Donald Trump’s economic policy has often been vague or vacillating, causing deep frowns among economists across the political spectrum. But will he change course as he positions himself for the presidential election?
Trump takes the stage Thursday for a much anticipated speech at the Republican National Convention, two days after accepting the party’s nomination as its presidential candidate. As he turns now to take on Democratic contender Hillary Clinton, economists, businesses and politicians will be listening closely for developments in his economic policy.
Credit rating agency Moody’s calculates that his proposals so far would cost a total of 3.5 million jobs if implemented. The repercussions would set off a “lengthy recession” in the country, it says.
Congress usually sees to it that campaign proposals rarely turn into legislation. But for some economic policy questions including free trade agreements, a big issue for Trump supporters and detractors, the US president enjoys considerable autonomy.
And with the economy looming large on US voter’s minds, Trump’s hopes for the presidency will rest to a large extent on how he adresses financial issues. Here’s a look at what he has proposed so far:
- Trump has repeatedly called for increased protectionism. He has lambasted the North America Free Trade Agreement for “destroying” American jobs, as well as the Trans-Pacific Trade Agreement as “a terrible deal” for the country. He says he would repeal them both. Likewise, he could be expected to call a halt to floundering negotiations for the TTIP trade agreement between the US and the EU.
Instead of tearing down trade barriers, Trump largely hopes to build them back up. In this regard, he gives China the most aggressive attention, calling for protective tariffs against its products.
But German businesses are inevitably also concerned. In addition to the general influence of the world’s largest economy on the well-being of its own, the US is the biggest buyer of “Made in Germany” products. It imported $125bn (€114bn) worth of goods from Germany in 2015. Many voices in German industry fear a Trump victory in November’s election would spark the year’s second major economic shock here after Brexit.
Larry Summers, former treasury secretary to President Bill Clinton and former director of the National Economic Council under President Obama, warned: “If Mr. Trump did even half of what he has promised, he would surely set off the worst trade war since the Great Depression.”
Debt and Taxes
Stances on taxes have normally been one of the defining distinctions between candidates in US presidential races. Again Trump has not yet articulated a clear policy here either. He originally announced his intention to cut taxes for all Americans in a proposal he unveiled last September. The wealthiest stood to benefit the most from his plan, which aimed to chop the top rate from 40 percent to 25 percent.
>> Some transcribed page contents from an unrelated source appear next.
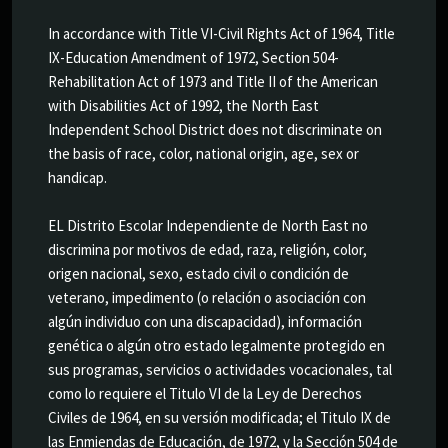
In accordance with Title VI-Civil Rights Act of 1964, Title
IX-Education Amendment of 1972, Section 504-
Rehabilitation Act of 1973 and Title II of the American
with Disabilities Act of 1992, the North East
Independent School District does not discriminate on
the basis of race, color, national origin, age, sex or
handicap.
EL Distrito Escolar Independiente de North East no
discrimina por motivos de edad, raza, religión, color,
origen nacional, sexo, estado civil o condición de
veterano, impedimento (o relación o asociación con
algún individuo con una discapacidad), información
genética o algún otro estado legalmente protegido en
sus programas, servicios o actividades vocacionales, tal
como lo requiere el Titulo VI de la Ley de Derechos
Civiles de 1964, en su versión modificada; el Titulo IX de
las Enmiendas de Educación, de 1972, y la Sección 504 de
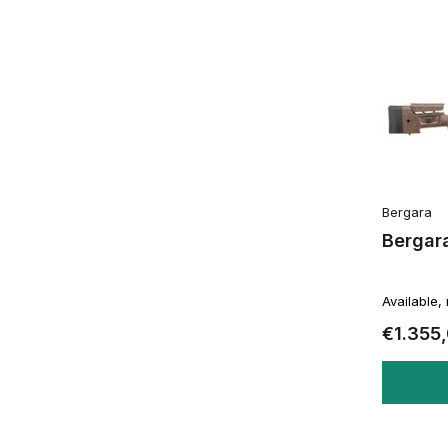
Bergara
Bergar
Available,
€1.355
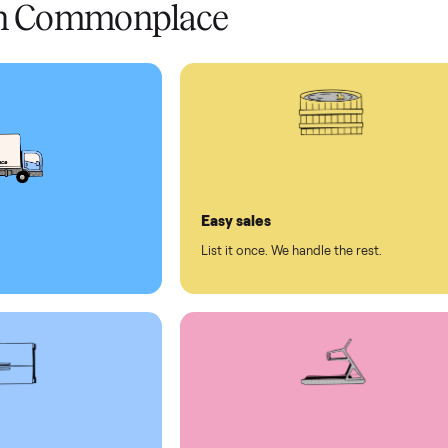
 pay at delivery
checkout
ed human support
ll on Commonplace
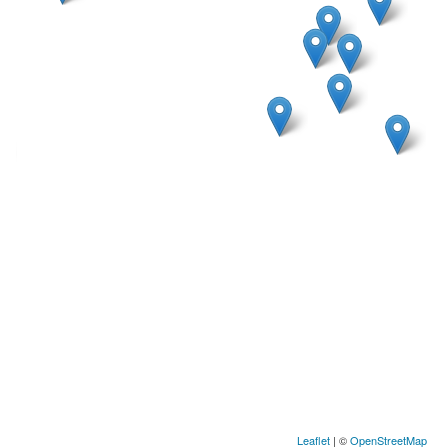
Leaflet
| ©
OpenStreetMap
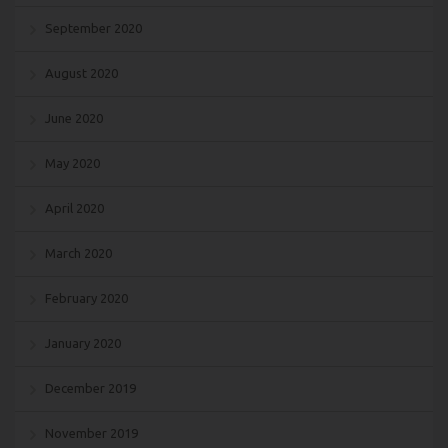
September 2020
August 2020
June 2020
May 2020
April 2020
March 2020
February 2020
January 2020
December 2019
November 2019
Trump later backtracked on this proposal and expressed openness to raising taxes on the rich. This represents a break from decades of dogmatic Republican opposition to tax hikes in any form. He nonetheless stood by his intention to lower taxes for the middle class and for business.
He has also expressed support for raising the minimum wage in the US, a hot topic amid growing calls, particularly from the left, to more than double the country-wide minimum rate from $7.25 to $15. But he added that he would rather “let the states decide” on the matter, than have the federal government lead the push.
And he has mused about renegotiating with lenders to restructure the country’s large debt load if the economy turns sour, a possibility that would affect the government’s creditworthiness. He backtracked on this idea as well, after encountering considerable blowback, much of it from rival presidential candidate Hillary Clinton.
Most worrying in many respects have been Trump’s calls to build a wall along the US-Mexico border and deport the more than 11 million illegal immigrants living inside the US. Such measures, particularly the latter, would have dramatic and wide-reaching consequences for the economy, not to speak of the social cost.
To do so would deprive the US of a vast legion of tax payers, consumers and workers. Up to seven million undocumented immigrants are thought to be part of the country’s workforce. They take jobs the rest of the population wouldn’t likely fill in their absence and contribute to government funds by paying sales and property tax, as well as in some cases income tax.
Many economists expect a contraction in the US economy if his immigration proposals were to come to fruition.
Finally, Trump has sought to promote traditional non-renewable energy sources. He has surrounded himself with climate change skeptics and is reported to be considering Oklahoma oil mogul Harold Hamm as his energy secretary. Hamm amassed considerable wealth over the past decade by utilizing the controversial fracking method of oil extraction.
Given the general resistance to his ideas, it’s an open question as to whether he will stick to the winding path he followed during the Republican primary season. Candidates tend to shift their message towards the center as they move from the primaries to the actual election – and then once more if they make it to the White House.
But his political ascendance has been undoubtedly a result of his populist appeal – and economic elites cannot simply expect him to turn against a message that has so far proven so successful for his campaign.
Whether it is likely or not, the mere chance of a Trump presidency, if he sticks to these proposals, are likely to only add to the uncertainty wracking the US and global economies alike.